Jamais le Stade Malherbe n'avait réussi à attirer une joueuse d'un tel calibre depuis la création de la section en 2019. Arrivée l'été dernier en provenance de Metz (D2), Emmeline Mainguy (36 ans) a choisi sa ville natale pour terminer sa longue carrière au niveau professionnel. Avec 150 matchs en première division, un titre de championne de France, une Coupe de France et une demi-finale de Ligue des Champions, la gardienne, originaire du quartier de La Guérinière à Caen, a de quoi faire saliver ses coéquipières. La séduire n'a pas été si difficile à en croire sa coach, Chloé Charlot. "Je ne lui ai pas vendu de rêve. Emmeline a toujours voulu revenir jouer dans sa région, proche de sa famille. C'était le bon moment". Les liens entre la maison « Rouge et Bleu » et la joueuse étaient noués depuis quelques mois, notamment par l'intermédiaire de Thomas Pouliquen, le préparateur physique de l'équipe. C'est lors de vacances passées en Normandie que la portière a eu le déclic, en rencontrant le staff. "Le football n'est plus ma priorité, mais jouer au foot devant ma mère, mes frères et sœurs, ça m'allait bien", explique-t-elle. "Le projet, c’était de finir ma carrière chez moi pour boucler la boucle".
Une boucle de vingt ans passés au haut niveau. De ses débuts à Ifs à l'âge de sept ans jusqu'à Metz en D2, Emmeline a, entre-temps, gravi les échelons à vitesse grand V. A seulement 16 ans, la gardienne caennaise avait rejoint le sport-études de Condé-sur-Noireau, à une époque où le club local connaissait ses heures de gloire en D1 (2002-2006).

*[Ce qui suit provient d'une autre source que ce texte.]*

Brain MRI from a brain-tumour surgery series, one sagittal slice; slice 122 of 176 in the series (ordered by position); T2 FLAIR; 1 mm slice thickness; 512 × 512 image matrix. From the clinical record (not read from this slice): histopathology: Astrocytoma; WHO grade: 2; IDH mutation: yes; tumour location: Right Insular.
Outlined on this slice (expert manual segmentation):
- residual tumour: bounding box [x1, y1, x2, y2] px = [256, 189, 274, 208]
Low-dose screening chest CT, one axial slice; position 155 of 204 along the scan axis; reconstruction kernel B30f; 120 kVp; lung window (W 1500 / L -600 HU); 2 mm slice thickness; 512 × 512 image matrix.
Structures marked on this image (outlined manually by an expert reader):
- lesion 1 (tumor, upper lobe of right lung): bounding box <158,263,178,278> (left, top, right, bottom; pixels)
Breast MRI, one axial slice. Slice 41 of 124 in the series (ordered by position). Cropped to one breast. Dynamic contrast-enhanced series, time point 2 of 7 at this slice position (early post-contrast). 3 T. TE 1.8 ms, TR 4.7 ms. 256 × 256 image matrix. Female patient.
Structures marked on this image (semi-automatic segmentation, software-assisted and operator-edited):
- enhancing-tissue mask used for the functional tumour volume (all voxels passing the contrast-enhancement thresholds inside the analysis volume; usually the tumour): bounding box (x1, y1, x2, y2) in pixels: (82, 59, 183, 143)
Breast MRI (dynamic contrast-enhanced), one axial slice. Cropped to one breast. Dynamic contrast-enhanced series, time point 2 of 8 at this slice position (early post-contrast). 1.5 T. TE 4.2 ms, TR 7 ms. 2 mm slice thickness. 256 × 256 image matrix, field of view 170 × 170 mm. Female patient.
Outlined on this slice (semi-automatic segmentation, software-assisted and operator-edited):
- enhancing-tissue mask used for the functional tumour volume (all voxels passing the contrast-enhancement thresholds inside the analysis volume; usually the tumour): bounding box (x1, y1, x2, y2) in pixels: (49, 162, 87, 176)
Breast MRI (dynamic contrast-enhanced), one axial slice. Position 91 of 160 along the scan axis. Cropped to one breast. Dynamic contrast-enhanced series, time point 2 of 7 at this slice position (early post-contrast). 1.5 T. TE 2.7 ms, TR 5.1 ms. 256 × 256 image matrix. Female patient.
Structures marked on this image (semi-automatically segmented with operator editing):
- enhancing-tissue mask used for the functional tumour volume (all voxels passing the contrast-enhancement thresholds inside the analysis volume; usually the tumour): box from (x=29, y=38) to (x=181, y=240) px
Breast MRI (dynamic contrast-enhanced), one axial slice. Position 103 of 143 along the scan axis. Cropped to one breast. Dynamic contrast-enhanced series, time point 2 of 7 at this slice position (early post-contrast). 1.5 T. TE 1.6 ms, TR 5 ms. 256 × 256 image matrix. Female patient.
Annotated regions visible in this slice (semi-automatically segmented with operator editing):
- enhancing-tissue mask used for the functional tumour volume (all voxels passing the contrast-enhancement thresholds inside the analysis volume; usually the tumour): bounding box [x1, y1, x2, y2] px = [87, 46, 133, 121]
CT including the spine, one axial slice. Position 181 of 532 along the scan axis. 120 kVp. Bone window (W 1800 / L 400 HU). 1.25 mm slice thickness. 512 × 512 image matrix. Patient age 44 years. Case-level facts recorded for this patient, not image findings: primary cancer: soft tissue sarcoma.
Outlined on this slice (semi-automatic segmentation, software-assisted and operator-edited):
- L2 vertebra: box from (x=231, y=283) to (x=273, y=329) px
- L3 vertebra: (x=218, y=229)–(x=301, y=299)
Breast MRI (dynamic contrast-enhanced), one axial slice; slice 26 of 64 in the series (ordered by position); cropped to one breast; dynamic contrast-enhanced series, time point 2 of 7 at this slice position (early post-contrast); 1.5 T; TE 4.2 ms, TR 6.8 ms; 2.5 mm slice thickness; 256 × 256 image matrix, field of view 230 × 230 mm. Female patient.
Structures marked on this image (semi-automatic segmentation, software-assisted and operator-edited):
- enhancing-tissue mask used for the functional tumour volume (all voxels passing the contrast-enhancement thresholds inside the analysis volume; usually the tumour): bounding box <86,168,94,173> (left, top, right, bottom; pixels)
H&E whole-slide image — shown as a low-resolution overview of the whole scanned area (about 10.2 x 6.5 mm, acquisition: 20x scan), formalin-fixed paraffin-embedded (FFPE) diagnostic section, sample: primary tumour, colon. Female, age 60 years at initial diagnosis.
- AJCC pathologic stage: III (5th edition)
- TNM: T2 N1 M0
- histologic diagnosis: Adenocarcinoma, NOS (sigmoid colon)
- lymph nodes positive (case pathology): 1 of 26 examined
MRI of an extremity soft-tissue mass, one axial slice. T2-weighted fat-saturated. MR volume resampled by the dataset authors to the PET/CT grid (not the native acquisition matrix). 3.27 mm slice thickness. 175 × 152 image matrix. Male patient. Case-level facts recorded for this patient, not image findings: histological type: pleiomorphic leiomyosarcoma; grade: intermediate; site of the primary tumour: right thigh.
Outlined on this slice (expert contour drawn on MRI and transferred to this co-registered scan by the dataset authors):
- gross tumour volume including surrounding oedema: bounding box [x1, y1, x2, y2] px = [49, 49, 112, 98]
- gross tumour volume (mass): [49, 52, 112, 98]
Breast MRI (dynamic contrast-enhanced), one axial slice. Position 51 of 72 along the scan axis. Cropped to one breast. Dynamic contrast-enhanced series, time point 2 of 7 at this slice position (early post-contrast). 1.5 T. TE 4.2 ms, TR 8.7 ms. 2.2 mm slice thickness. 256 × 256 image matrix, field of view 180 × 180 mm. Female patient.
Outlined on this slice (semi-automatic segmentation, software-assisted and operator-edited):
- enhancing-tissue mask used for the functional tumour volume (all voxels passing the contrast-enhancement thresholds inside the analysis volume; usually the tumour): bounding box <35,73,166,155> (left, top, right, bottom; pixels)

Puis, elle est passée par Clairefontaine lors de la saison 2006-2007 avant de s'engager avec l'ogre du football féminin français, l'Olympique Lyonnais (2007-2008). Après une expérience en Espagne, Emmeline Mainguy a trouvé un point de chute en Bretagne, pour évoluer en D1 à Guingamp (2011-2016). Dijon (2017-2020) et Fleury (2020-2022) ont suivi avant un passage par l'Italie, à Naples en 2020, puis deux années en Lorraine sous les couleurs « Grenats », de 2022 à 2024.
"C'était très compliqué, j'ai failli arrêter le foot (...) Il y avait trop de différences entre le niveau que j'attendais et la réalité"
Avec un tel CV, poser ses valises au Stade de Venoix, en D3 féminine, n'a pas été une mince affaire. Bien au contraire. L'adaptation du niveau professionnel au monde amateur a été un parcours semé d'embûches. "C'était très compliqué, j'ai failli arrêter le foot", pose d'emblée la n°1 des Malherbistes. "Elle a eu des coups de mou. C'était difficile de découvrir un niveau amateur", confirme Chloé Charlot. La technique, la tactique, la vitesse d’exécution, l'exigence dans les séances... Ce n'était plus le même monde. L'ancienne de l'OL a pris une claque. "Il y avait trop de différences entre le niveau que j'attendais et la réalité. J'ai redécouvert le foot passion", témoigne-t-elle sans manquer d'humilité. "Je n'ai jamais dit : « Je suis la joueuse pro, écoutez-moi », mais c'était compliqué car les filles avaient leurs routines et moi, je suis venue la casser".
Du haut de ses 36 ans, Emmeline Mainguy apporte toute son expérience à un collectif dont la moyenne d'âge ne dépasse pas les 23 ans. ©Damien Deslandes
Victime de deux commotions cérébrales la même année
En découvrant la D3, Emmeline Mainguy a forcément dû baisser son exigence personnelle. Elle a aussi découvert un nouveau rôle qu'elle n'avait jamais endossé jusqu'ici. Son parcours et son expérience l'ont naturellement obligée à s'imposer comme une leader, sur et en dehors du terrain. Pour son entraîneure, c'est un vrai plus, notamment dans un effectif où la moyenne d'âge ne dépasse pas les 23 ans. "Emmeline a pris la parole et ses messages ont impacté le groupe. Ça permet de libérer les jeunes", expose Chloé Charlot. "La contrepartie, c'est que tout le monde s'est appuyé sur elle. Elle s'est mis la pression de prendre ce rôle de leader à 200 %".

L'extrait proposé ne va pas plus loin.